*Task requirements*:
In the records below, one line contains "[146,345,160,361] (1 ->". Print that line and every line after it exactly, down to the final one.

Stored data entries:
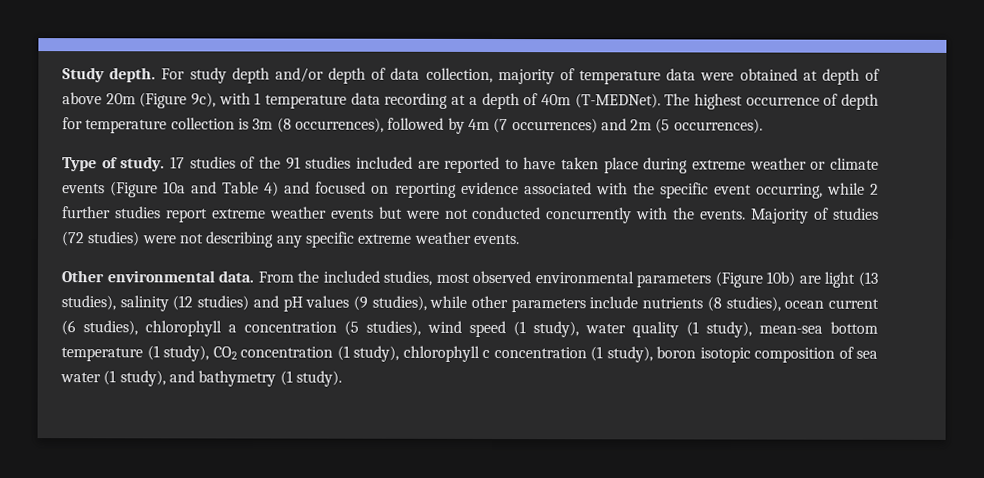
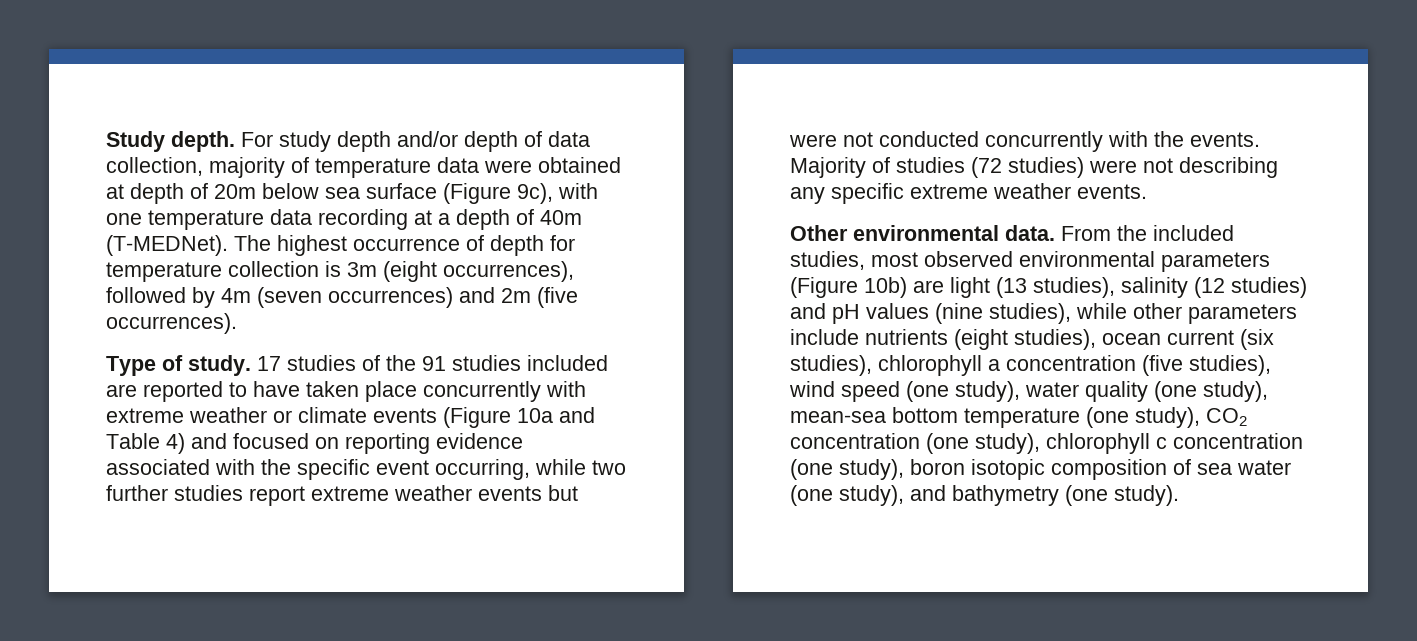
[62,92,136,105] above 20m -> [214,183,437,199] 20m below sea surface
[254,92,262,105] 1 -> [106,213,142,225] one
[276,117,292,133] (8 -> [383,261,437,282] (eight
[493,118,509,134] (7 -> [257,287,322,308] (seven
[655,118,671,134] (5 -> [537,287,578,308] (five
[643,157,689,174] during -> [423,381,586,402] concurrently with
[869,183,879,195] 2 -> [592,460,626,475] two
[352,295,368,311] (9 -> [935,303,983,324] (nine
[706,296,722,312] (8 -> [954,329,1008,350] (eight
[61,320,76,336] (6 -> [1240,329,1274,350] (six
[344,320,359,336] (5 -> [1142,355,1183,376] (five
[513,321,526,337] (1 -> [906,381,949,402] (one
[686,321,699,337] (1 -> [1154,381,1197,402] (one
[146,345,160,361] (1 -> [1086,407,1129,428] (one
[336,345,350,361] (1 -> [926,433,969,454] (one
[590,346,603,362] (1 -> [790,459,833,480] (one
[103,370,117,386] (1 -> [790,485,833,506] (one
[279,370,293,386] (1 -> [1065,485,1108,506] (one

*Problem solution*:
[146,345,160,361] (1 -> [1086,407,1129,428] (one
[336,345,350,361] (1 -> [926,433,969,454] (one
[590,346,603,362] (1 -> [790,459,833,480] (one
[103,370,117,386] (1 -> [790,485,833,506] (one
[279,370,293,386] (1 -> [1065,485,1108,506] (one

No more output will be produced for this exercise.